Heralding the arrival of an original American voice, By the Iowa Sea is a wrenching, unsentimental account of the heartbreaks and ecstasies of marriage, fatherhood, and small-town Midwestern life.

After his first cross-country motorcycle trip, Joe Blair believed he had discovered his calling: he would travel; he would never cave in to convention; he would never settle down. Fifteen years later, he finds himself living in Iowa, working as an air-conditioning repairman and spending his free time cleaning gutters, taxiing his children, and contemplating marital infidelity. When the Iowa River floods, transforming the familiar streets of his small town into a terrible and beautiful sea, Joe begins to question the path that led him to this place.

Exquisitely observed and lyrically recounted, this is a compelling and often humorous account of an ordinary man’s struggle to live an extraordinary life.

About the author(s)

Joe Blair is a pipefitter who lives in Coralville, Iowa, with his wife and four children. His essays have appeared in The New York Times, The Christian Science Monitor, and The Iowa Review.

Reviews

A memoirist with a poet’s soul, [Blair] takes what is arguably the most mercilessly exploited natural resource in all of literature and replenishes it. Blair has an autistic son, Michael…and it is their love story that lends the tempest... and this memoir its observational virtuosity.”

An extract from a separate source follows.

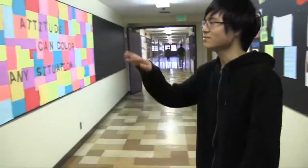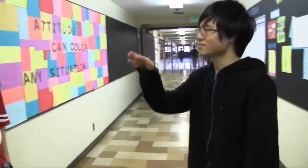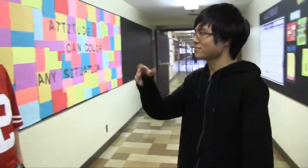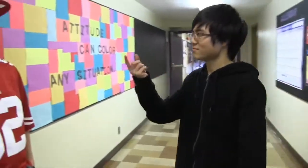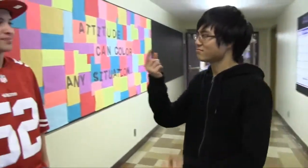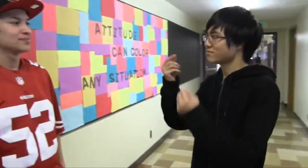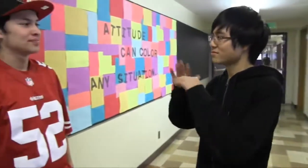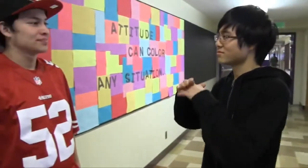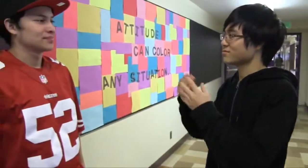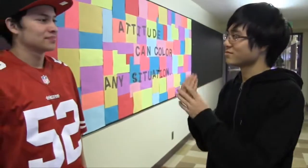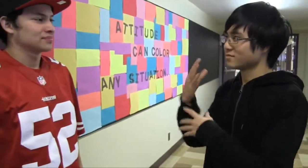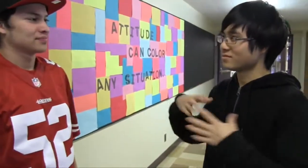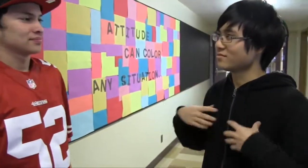Hey man, what are you doing for spring break?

New York Times Book Review

“Some memoirs you read for the feelings they inspire, and some you read to find out how in the heck they’ll turn out. By the Iowa Sea manages to do both with an understanding of so-called ordinary life so raw and true you’ll gasp, and a situation so pressing you’ll tear through the pages. The writer’s unflinching reflection about himself and his choices make this book.”

Oprah.com

"A beautifully written story about marriage, responsibility and caring for an autistic child."

Bookpage

"Engrossing, thoughtful, startlingly honest, and, ultimately, hopeful."